(SÉRIE D'EXERCICES):
**A.** Extrayez du passage choisi le texte compris entre « Rappelant l'obligation pour » et « dénaturé cette clause. », ces deux segments inclus.
**B.** D'après le passage choisi, quelle clause du contrat d'assurance la Cour de cassation reproche-t-elle aux juges du fond d'avoir dénaturée ?

Droit des obligations

Interdiction pour le juge de dénaturer un écrit

Mots-clefs : Dénaturation, Contrôle, Notion, Illustration, Modification du contrat, Stipulation contractuelle, Adjonction d’une condition

On ne peut interpréter, sans la dénaturer, une clause claire et précise d’un contrat en y ajoutant une condition qu’elle ne comporte pas.

A l'occasion de la construction d'un immeuble, un rectorat avait confié la réalisation du gros œuvre à une société qui avait sous-traité la pose d'un revêtement plastique épais à une autre société. Se plaignant d'infiltrations à l'intérieur du bâtiment et de fissurations en façade, la société avait, après expertise, assigné son sous-traitant en indemnisation. Celui-ci avait alors appelé son assureur en garantie. Pour condamner cette dernière solidairement avec la société assurée et à garantir partiellement cette dernière, l'arrêt retint, aux termes du contrat d’assurance versé à la cause, que les dommages imputables à la société assurée ne résultaient ni de produits défectueux (clause 2. 2. 3), ni d'une cause extérieure aux travaux d'enduit eux-mêmes les ayant endommagés (clause 3. 12), qu'ils ne relevaient pas non plus davantage de la garantie du constructeur prévue aux articles 1792 et suivants du Code civil (clause 3. 7) et, enfin, qu'aucun dommage immatériel consécutif aux désordres n'était allégué (clause 3. 38).

Rappelant l'obligation pour le juge de ne pas dénaturer l'écrit qui lui est soumis, la Cour de cassation censure la décision des juges du fond, en leur reprochant d’avoir, en ajoutant à l’une des clauses d’exclusion de la garantie (3.12) une condition relative à une cause extérieure qui n’était pas stipulée, dénaturé cette clause.

(DONNÉES FOURNIES):
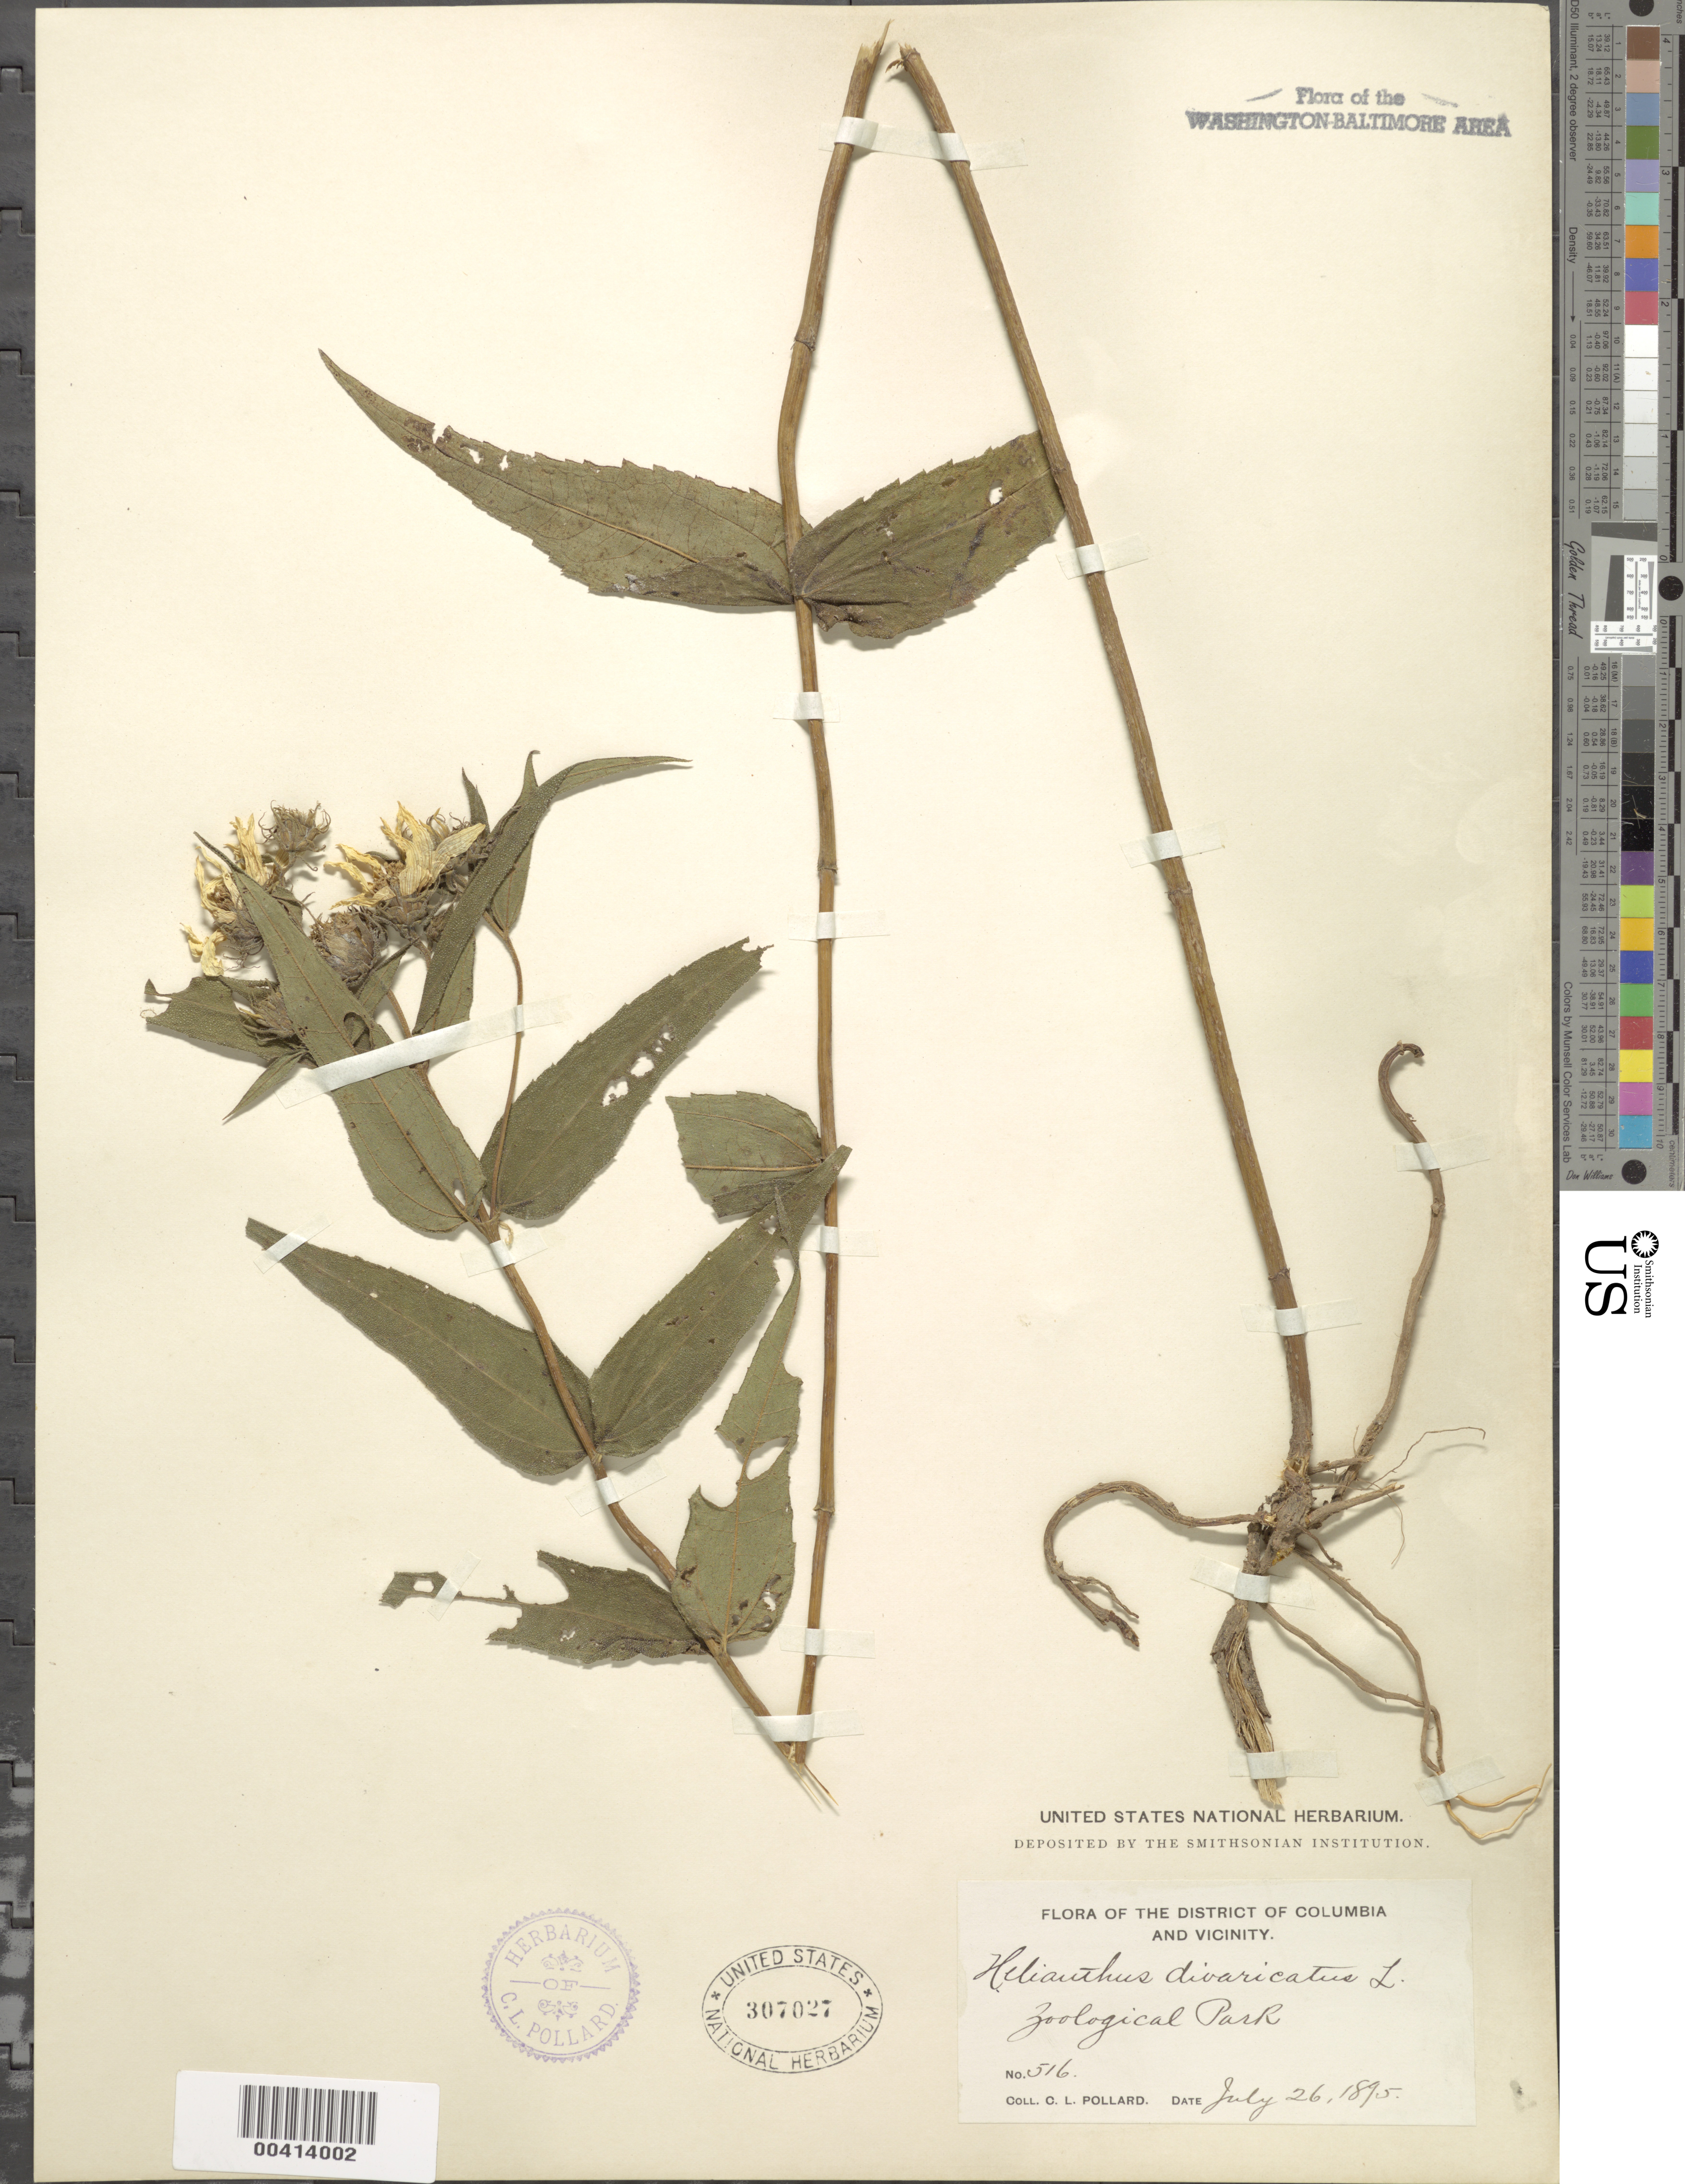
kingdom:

(RÉPONSES PROPOSÉES):
**A.**
Rappelant l'obligation pour le juge de ne pas dénaturer l'écrit qui lui est soumis, la Cour de cassation censure la décision des juges du fond, en leur reprochant d’avoir, en ajoutant à l’une des clauses d’exclusion de la garantie (3.12) une condition relative à une cause extérieure qui n’était pas stipulée, dénaturé cette clause.

**B.** La clause 3.12, l'une des clauses d'exclusion de la garantie.